In reference to the most recent mass shooting attack in New Zealand, a psychotherapist was analyzing the tone of media pundits who were insisting that the perpetrators must be mentally ill or insane to have committed such an act. The psychotherapist vehemently disagreed and responded with the following critique.
“There’s no indication that the man was insane. Evil — people do not want to believe there is evil. Adolf Hitler and the entire SS were not insane. They were evil. The people involved in this are evil. They are not insane…If someone is insane we can give them a pill and fix them so we have a sense of control. If they are actually evil we have no control over evil, except to eliminate it.”
When we deny the existence of evil and call it mental illness or insanity, we willfully accept behavior that used to be easily defined as sin as some human weakness that can be addressed by human philosophy, medications or therapies. Consequently, when we deny the existence of sin working in a person’s life, and as a society ignore its innate consequences, we eliminate the God-given solution to these problems that are more frequently wreaking havoc around our world. IF someone is mentally ill, he or she abdicates personal responsibility for bad acts. No longer is there a need for repentance – for why should someone repent for an act that was essentially beyond their control, a reaction to a defective brain, a sick mind?

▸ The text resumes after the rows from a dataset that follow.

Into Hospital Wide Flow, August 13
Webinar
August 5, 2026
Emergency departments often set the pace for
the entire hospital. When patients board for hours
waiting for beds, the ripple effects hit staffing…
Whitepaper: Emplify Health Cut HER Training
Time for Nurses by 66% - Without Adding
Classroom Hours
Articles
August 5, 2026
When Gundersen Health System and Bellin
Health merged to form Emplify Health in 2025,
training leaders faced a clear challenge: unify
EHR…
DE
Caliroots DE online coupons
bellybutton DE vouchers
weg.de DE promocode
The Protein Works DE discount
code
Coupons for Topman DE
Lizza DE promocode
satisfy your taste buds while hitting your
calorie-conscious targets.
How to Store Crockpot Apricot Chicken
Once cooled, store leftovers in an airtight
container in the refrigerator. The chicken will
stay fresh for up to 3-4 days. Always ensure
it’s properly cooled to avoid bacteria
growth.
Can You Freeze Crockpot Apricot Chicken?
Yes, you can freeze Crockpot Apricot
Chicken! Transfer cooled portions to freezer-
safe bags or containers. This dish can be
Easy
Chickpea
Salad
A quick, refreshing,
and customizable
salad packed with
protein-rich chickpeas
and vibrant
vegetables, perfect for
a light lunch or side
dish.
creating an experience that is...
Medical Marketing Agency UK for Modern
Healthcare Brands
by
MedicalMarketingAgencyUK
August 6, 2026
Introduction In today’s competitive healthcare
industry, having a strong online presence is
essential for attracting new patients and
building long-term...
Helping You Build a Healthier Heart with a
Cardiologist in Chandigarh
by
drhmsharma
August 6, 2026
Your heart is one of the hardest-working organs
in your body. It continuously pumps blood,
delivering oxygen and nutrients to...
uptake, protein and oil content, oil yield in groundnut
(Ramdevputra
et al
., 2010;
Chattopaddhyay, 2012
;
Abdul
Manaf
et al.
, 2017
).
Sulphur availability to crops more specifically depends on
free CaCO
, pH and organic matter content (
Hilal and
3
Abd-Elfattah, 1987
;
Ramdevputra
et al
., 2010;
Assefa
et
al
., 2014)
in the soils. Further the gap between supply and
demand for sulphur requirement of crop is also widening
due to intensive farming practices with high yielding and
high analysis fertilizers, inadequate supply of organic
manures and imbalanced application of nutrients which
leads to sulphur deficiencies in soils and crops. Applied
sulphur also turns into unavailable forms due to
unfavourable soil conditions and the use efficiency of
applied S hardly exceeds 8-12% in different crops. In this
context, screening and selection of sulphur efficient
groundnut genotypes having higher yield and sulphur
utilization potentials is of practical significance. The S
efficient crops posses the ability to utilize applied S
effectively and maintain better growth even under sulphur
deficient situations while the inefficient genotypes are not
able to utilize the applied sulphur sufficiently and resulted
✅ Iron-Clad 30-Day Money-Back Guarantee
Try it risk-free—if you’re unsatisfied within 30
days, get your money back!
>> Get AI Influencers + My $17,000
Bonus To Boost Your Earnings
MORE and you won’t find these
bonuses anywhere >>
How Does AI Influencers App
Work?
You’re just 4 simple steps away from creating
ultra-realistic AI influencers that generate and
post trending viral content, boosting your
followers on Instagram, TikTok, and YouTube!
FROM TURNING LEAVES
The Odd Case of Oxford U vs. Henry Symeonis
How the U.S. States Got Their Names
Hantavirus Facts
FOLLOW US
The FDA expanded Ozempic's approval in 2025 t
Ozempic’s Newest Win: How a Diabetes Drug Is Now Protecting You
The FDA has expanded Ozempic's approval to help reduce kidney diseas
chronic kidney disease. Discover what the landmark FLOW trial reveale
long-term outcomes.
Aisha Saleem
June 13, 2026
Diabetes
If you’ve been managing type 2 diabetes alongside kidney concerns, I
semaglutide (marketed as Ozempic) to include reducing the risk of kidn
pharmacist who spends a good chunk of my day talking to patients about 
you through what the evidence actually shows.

The more sinful acts we see excused under the label of mental health, the more society will see a devastation that will be irreparable. Sin creates a path of destruction and death that cannot be alleviated by simply redefining behavior and applying a humanistic Band-Aid. Please … don’t confuse the issue. I do believe that mental illness exists. It is a tragedy. But we cannot confuse mental illness and evil to allow sin a foothold among us.
Irish statesman Edmund Burke is quoted as saying, “The only thing necessary for the triumph of evil is for good men to do nothing.” Perhaps today this could be revised to say, “The only thing necessary for the triumph of evil is for good men to think they can manage it.”